Ten year old Noel Bostock lives with his godmother Mattie in Hampstead Heath. An intelligent and unusual bookish child, he's been raised unconventionally by his elderly suffragette guardian. When Mattie starts exhibiting signs of senile dementia, Noel fills in the blanks for her, learns to cook, and keeps her secret. But when she wanders away one winter night, he is sent to live with Mattie's cousin and his wife, a couple who are kind enough but really have no room in their lives for a grieving young boy. It is a relief to them when Noel must be evacuated from London like the rest of the city's children. Sent to St. Alban's, not far from London, the serious child with jug handle ears and a limp from a bout of polio as a baby lands with the not always entirely honest Mrs. Vera Sedge, her lazy son Donald, and her dependent, mute mother Flora.

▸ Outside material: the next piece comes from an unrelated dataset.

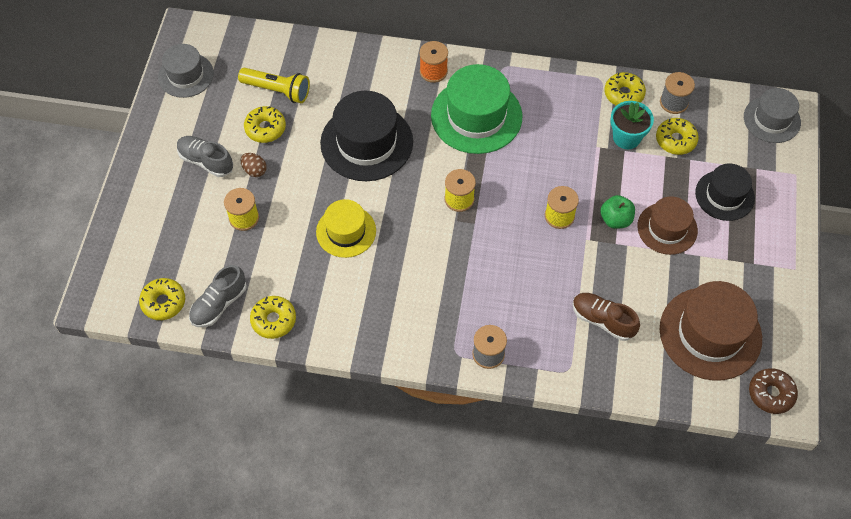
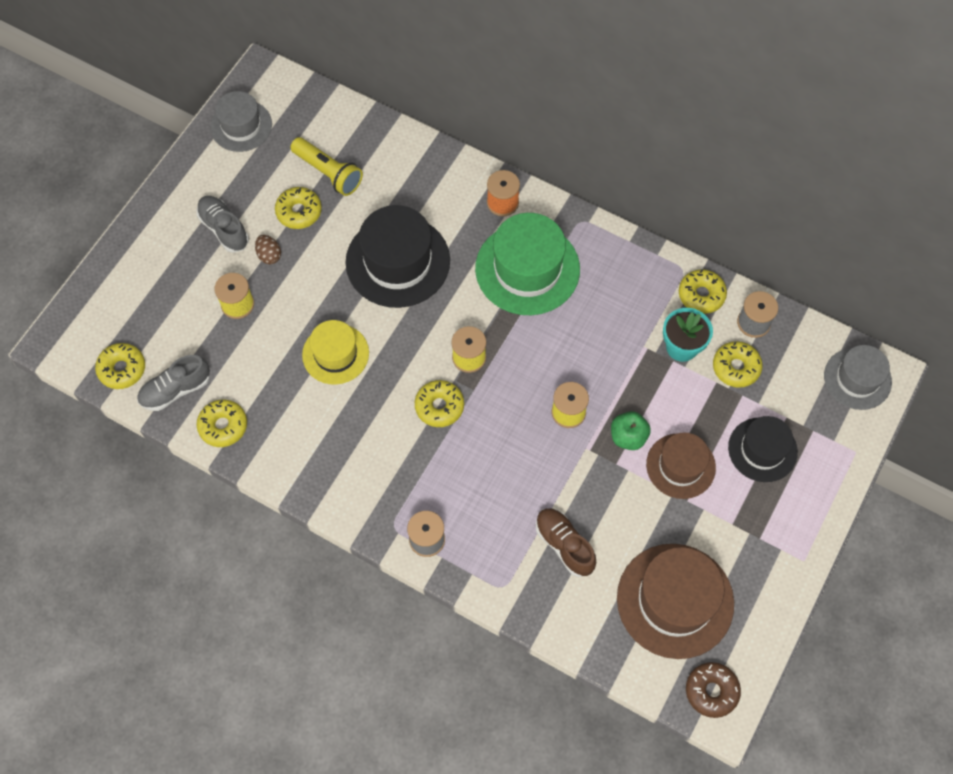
camera: 20 degrees right, 5 degrees up
none -> yellow donut [415,380,464,427]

Vee only chooses to take Noel in on a spur of the moment whim--she'll receive money monthly for his upkeep--but immediately regrets her decision as she realizes she'll have to also provide and care for him. She worries that he'll also interfere with her money making schemes, no matter that they generally fail miserably anyway. Instead Vee and Noel become a team. With his brains and her action, their scam of collecting money for invented wartime charities is going a treat. Meanwhile the otherwise unremarkable Donald is up to his own dangerous tricks. And Vee's mother Flora stays busy writing hilarious, chatty missives to government officials about the illegal goings on inspired by the war and morale killers as she sees them.

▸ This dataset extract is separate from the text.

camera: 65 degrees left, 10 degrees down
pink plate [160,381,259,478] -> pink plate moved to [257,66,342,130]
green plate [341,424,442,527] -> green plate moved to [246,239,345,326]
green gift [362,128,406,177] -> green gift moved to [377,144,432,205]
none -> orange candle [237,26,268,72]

Evans has written a wonderfully entertaining novel. Her characters are complete and engaging, even when they are up to no good. The growing connection between Noel and Vee is touching to watch, especially as this waif with nowhere else to go is the first person to treat Vee with any dignity and respect at all. Noel is an odd duck but he's heartwarming for all his eccentricities and the reader cannot help but feel sympathy for him both in the loss of his godmother and in his naive outrage over the small scale immoralities allowed by war (his and Vee's not included). There is a deliciously sly wit that threads through the narrative and shines through in unexpected places. This is a lovely novel of friendship, caring, and moral implications only partially hidden underneath a delightfully humorous story of bumbling ineptness, petty scams, and war. Thoroughly recommended.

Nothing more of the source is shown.